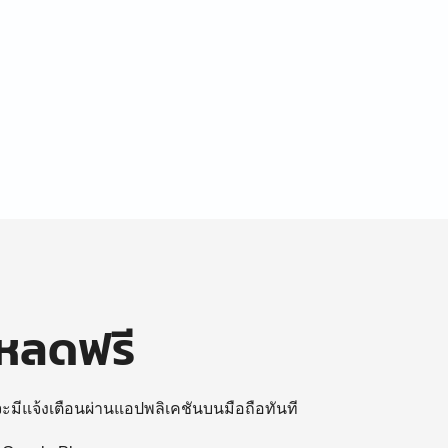
โหลดฟรี
 จะมีแจ้งเตือนผ่านแอปพลิเคชันบนมือถือทันที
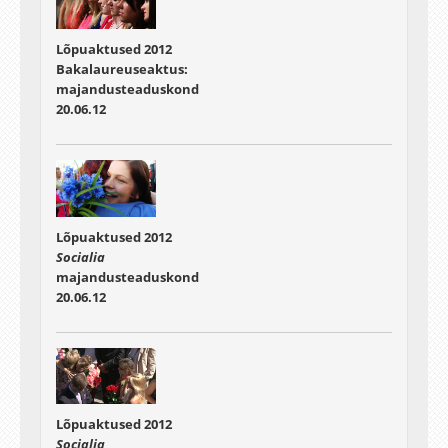
Lõpuaktused 2012
Bakalaureuseaktus:
majandusteaduskond
20.06.12
Lõpuaktused 2012
Socialia
majandusteaduskond
20.06.12
Lõpuaktused 2012
Socialia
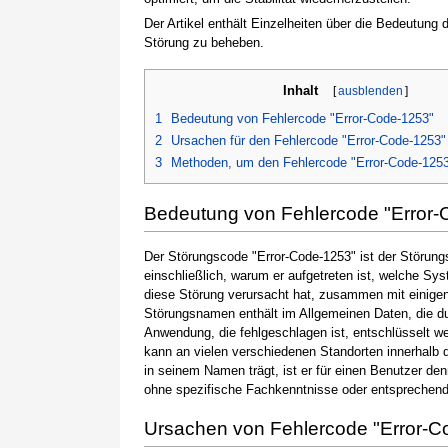
Der Artikel enthält Einzelheiten über die Bedeutung
Störung zu beheben.
Inhalt
[
ausblenden
]
1
Bedeutung von Fehlercode "Error-Code-1253"
2
Ursachen für den Fehlercode "Error-Code-1253"
3
Methoden, um den Fehlercode "Error-Code-125
Bedeutung von Fehlercode "Error-
Der Störungscode "Error-Code-1253" ist der Störung
einschließlich, warum er aufgetreten ist, welche S
diese Störung verursacht hat, zusammen mit einige
Störungsnamen enthält im Allgemeinen Daten, die du
Anwendung, die fehlgeschlagen ist, entschlüsselt w
kann an vielen verschiedenen Standorten innerhalb 
in seinem Namen trägt, ist er für einen Benutzer de
ohne spezifische Fachkenntnisse oder entsprechen
Ursachen von Fehlercode "Error-C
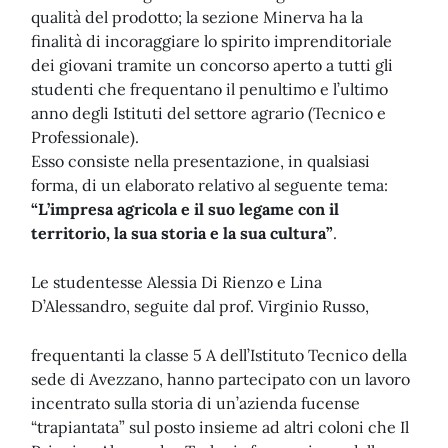
qualità del prodotto; la sezione Minerva ha la
finalità di incoraggiare lo spirito imprenditoriale
dei giovani tramite un concorso aperto a tutti gli
studenti che frequentano il penultimo e l’ultimo
anno degli Istituti del settore agrario (Tecnico e
Professionale).
Esso consiste nella presentazione, in qualsiasi
forma, di un elaborato relativo al seguente tema:
“L’impresa agricola e il suo legame con il
territorio, la sua storia e la sua cultura”
.
Le studentesse Alessia Di Rienzo e Lina
D’Alessandro, seguite dal prof. Virginio Russo,
frequentanti la classe 5 A dell’Istituto Tecnico della
sede di Avezzano, hanno partecipato con un lavoro
incentrato sulla storia di un’azienda fucense
“trapiantata” sul posto insieme ad altri coloni che Il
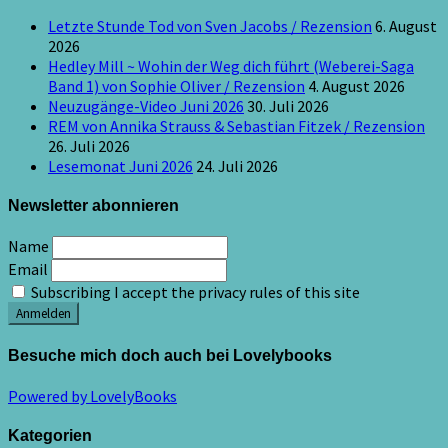
Letzte Stunde Tod von Sven Jacobs / Rezension
6. August
2026
Hedley Mill ~ Wohin der Weg dich führt (Weberei-Saga
Band 1) von Sophie Oliver / Rezension
4. August 2026
Neuzugänge-Video Juni 2026
30. Juli 2026
REM von Annika Strauss & Sebastian Fitzek / Rezension
26. Juli 2026
Lesemonat Juni 2026
24. Juli 2026
Newsletter abonnieren
Name
Email
Subscribing I accept the privacy rules of this site
Besuche mich doch auch bei Lovelybooks
Powered by LovelyBooks
Kategorien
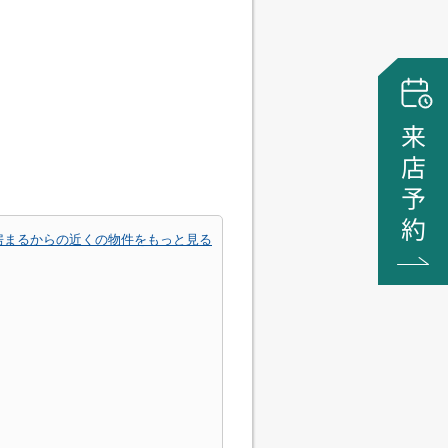
房まるからの近くの物件をもっと見る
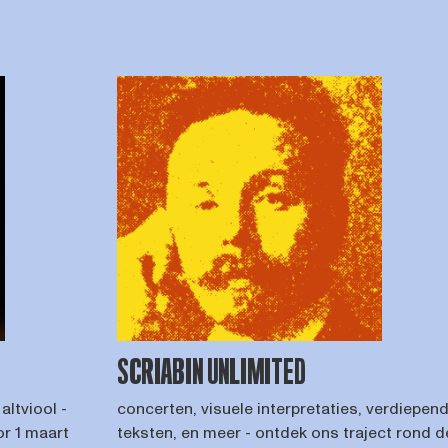
SCRIABIN UNLIMITED
altviool -
concerten, visuele interpretaties, verdiepen
or 1 maart
teksten, en meer - ontdek ons traject rond d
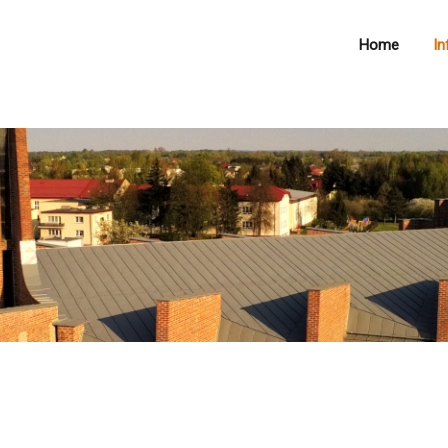
Home
In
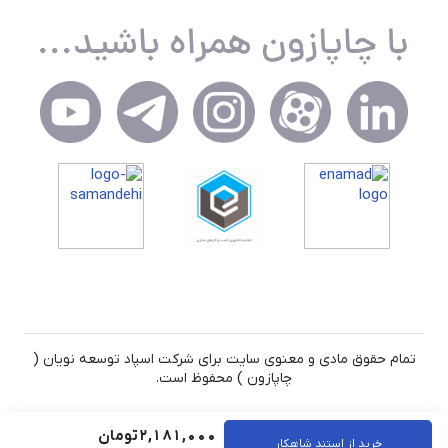
تمام حقوق مادی و معنوی سایت برای شرکت اسپاد توسعه نویان (
چاپازون ) محفوظ است.
2,181,000
تومان
خرید از استند شاهکار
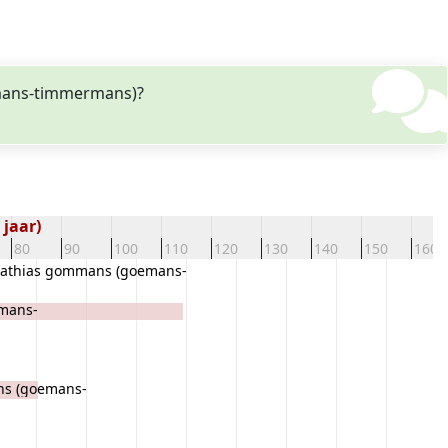
emans-timmermans)?
 jaar)
80
90
100
110
120
130
140
150
160
athias gommans (goemans-
mermans)
mans-
ns (goemans-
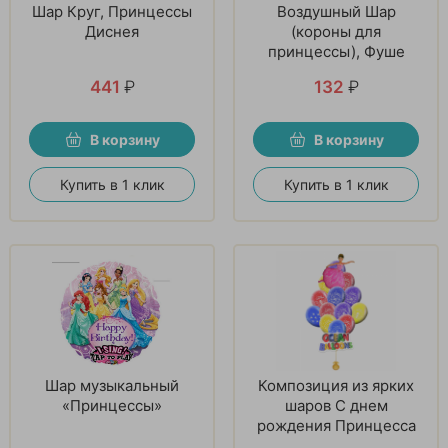
Шар Круг, Принцессы
Воздушный Шар
Диснея
(короны для
принцессы), Фуше
441
₽
132
₽
В корзину
В корзину
Купить в 1 клик
Купить в 1 клик
Шар музыкальный
Композиция из ярких
«Принцессы»
шаров С днем
рождения Принцесса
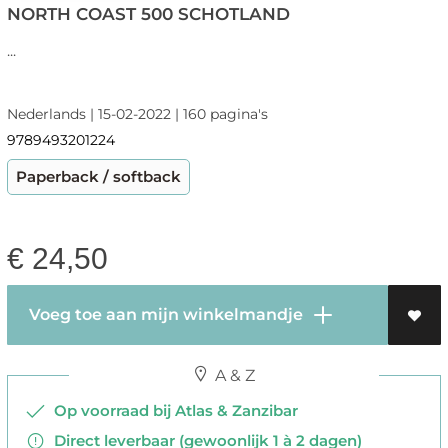
NORTH COAST 500 SCHOTLAND
...
Nederlands | 15-02-2022 | 160 pagina's
9789493201224
Paperback / softback
€
24,50
Voeg toe aan mijn winkelmandje
A & Z
Op voorraad bij Atlas & Zanzibar
Direct leverbaar (gewoonlijk 1 à 2 dagen)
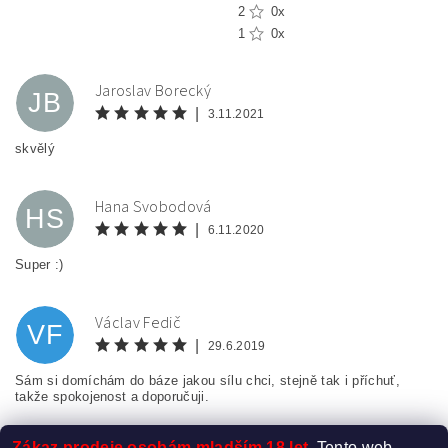
2
0x
1
0x
Jaroslav Borecký
JB
|
3.11.2021
skvělý
Hana Svobodová
HS
|
6.11.2020
Super :)
Václav Fedič
VF
|
29.6.2019
Sám si domíchám do báze jakou sílu chci, stejně tak i příchuť,
takže spokojenost a doporučuji.
Zákaz prodeje osobám mladším 18 let.
Tento web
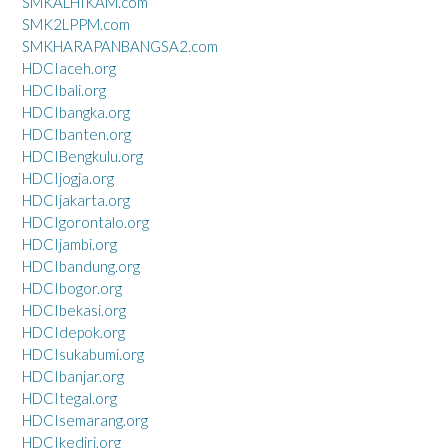
SMKALHIKAM.com
SMK2LPPM.com
SMKHARAPANBANGSA2.com
HDCIaceh.org
HDCIbali.org
HDCIbangka.org
HDCIbanten.org
HDCIBengkulu.org
HDCIjogja.org
HDCIjakarta.org
HDCIgorontalo.org
HDCIjambi.org
HDCIbandung.org
HDCIbogor.org
HDCIbekasi.org
HDCIdepok.org
HDCIsukabumi.org
HDCIbanjar.org
HDCItegal.org
HDCIsemarang.org
HDCIkediri.org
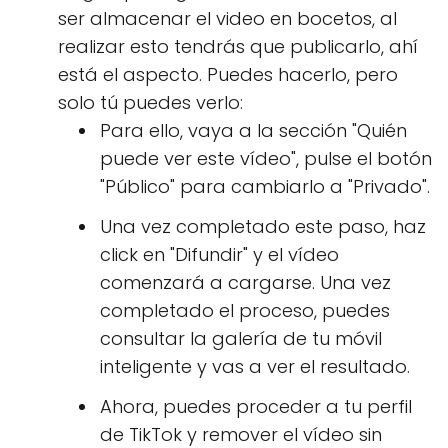
ser almacenar el video en bocetos, al
realizar esto tendrás que publicarlo, ahí
está el aspecto. Puedes hacerlo, pero
solo tú puedes verlo:
Para ello, vaya a la sección "Quién
puede ver este vídeo", pulse el botón
"Público" para cambiarlo a "Privado".
Una vez completado este paso, haz
click en "Difundir" y el vídeo
comenzará a cargarse. Una vez
completado el proceso, puedes
consultar la galería de tu móvil
inteligente y vas a ver el resultado.
Ahora, puedes proceder a tu perfil
de TikTok y remover el vídeo sin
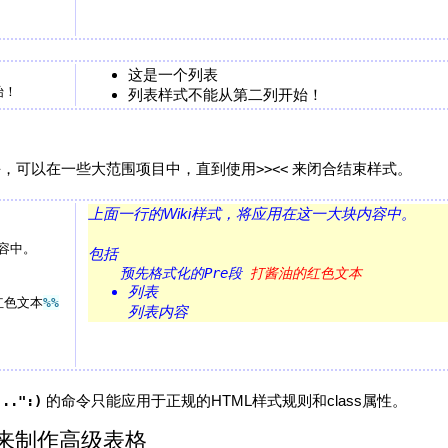
这是一个列表
列表样式不能从第二列开始！
模块，可以在一些大范围项目中，直到使用
来闭合结束样式。
>><<
上面一行的Wiki样式，将应用在这一大块内容中。
容中。

包括
    预先格式化的Pre段 
打酱油的红色文本
列表
红色文本
%%
列表内容
的命令只能应用于正规的HTML样式规则和class属性。
...":)
yle"来制作高级表格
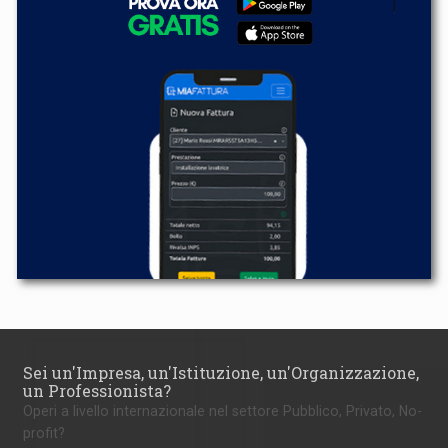
Sei un'Impresa, un'Istituzione, un'Organizzazione,
un Professionista?
Operi a livello internazionale nel settore Pubblico, Privato, No-
profit?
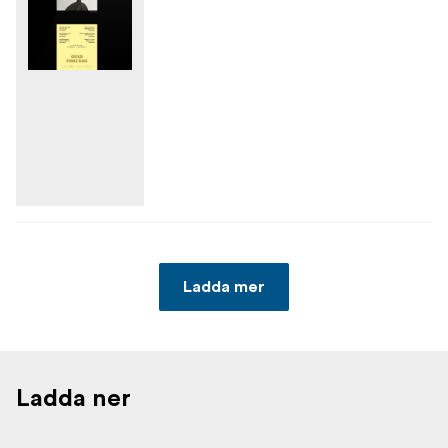
Ladda mer
Ladda ner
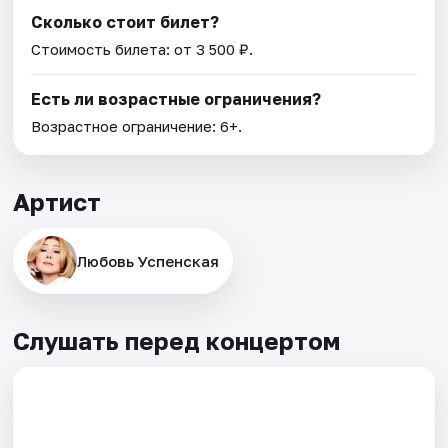
Сколько стоит билет?
Стоимость билета: от 3 500 ₽.
Есть ли возрастные ограничения?
Возрастное ограничение: 6+.
Артист
Любовь Успенская
Слушать перед концертом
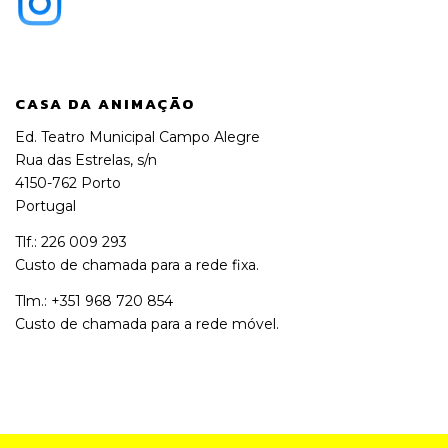
CASA DA ANIMAÇÃO
Ed. Teatro Municipal Campo Alegre
Rua das Estrelas, s/n
4150-762 Porto
Portugal
Tlf.: 226 009 293
Custo de chamada para a rede fixa.
Tlm.: +351 968 720 854
Custo de chamada para a rede móvel.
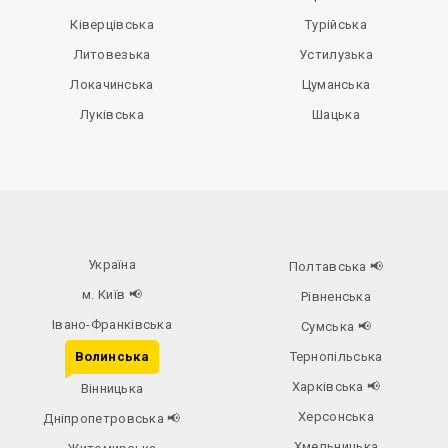
Ківерцівська
Турійська
Литовезька
Устилузька
Локачинська
Цуманська
Луківська
Шацька
Україна
Полтавська
📢
м. Київ
📢
Рівненська
Івано-Франківська
Сумська
📢
Волинська
Тернопільська
Харківська
📢
Вінницька
Херсонська
Дніпропетровська
📢
Хмельницька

:::::

> Instructions to follow:
Among the entries above, find the line with "einschließlich, warum er" and repeat exactly from there through the line with "D’Alessandro, seguite dal", leaving out the pictures.

> Task result:
einschließlich, warum er aufgetreten ist, welche S
diese Störung verursacht hat, zusammen mit einige
Störungsnamen enthält im Allgemeinen Daten, die du
Anwendung, die fehlgeschlagen ist, entschlüsselt w
kann an vielen verschiedenen Standorten innerhalb 
in seinem Namen trägt, ist er für einen Benutzer de
ohne spezifische Fachkenntnisse oder entsprechen
Ursachen von Fehlercode "Error-C
qualità del prodotto; la sezione Minerva ha la
finalità di incoraggiare lo spirito imprenditoriale
dei giovani tramite un concorso aperto a tutti gli
studenti che frequentano il penultimo e l’ultimo
anno degli Istituti del settore agrario (Tecnico e
Professionale).
Esso consiste nella presentazione, in qualsiasi
forma, di un elaborato relativo al seguente tema:
“L’impresa agricola e il suo legame con il
territorio, la sua storia e la sua cultura”
.
Le studentesse Alessia Di Rienzo e Lina
D’Alessandro, seguite dal prof. Virginio Russo,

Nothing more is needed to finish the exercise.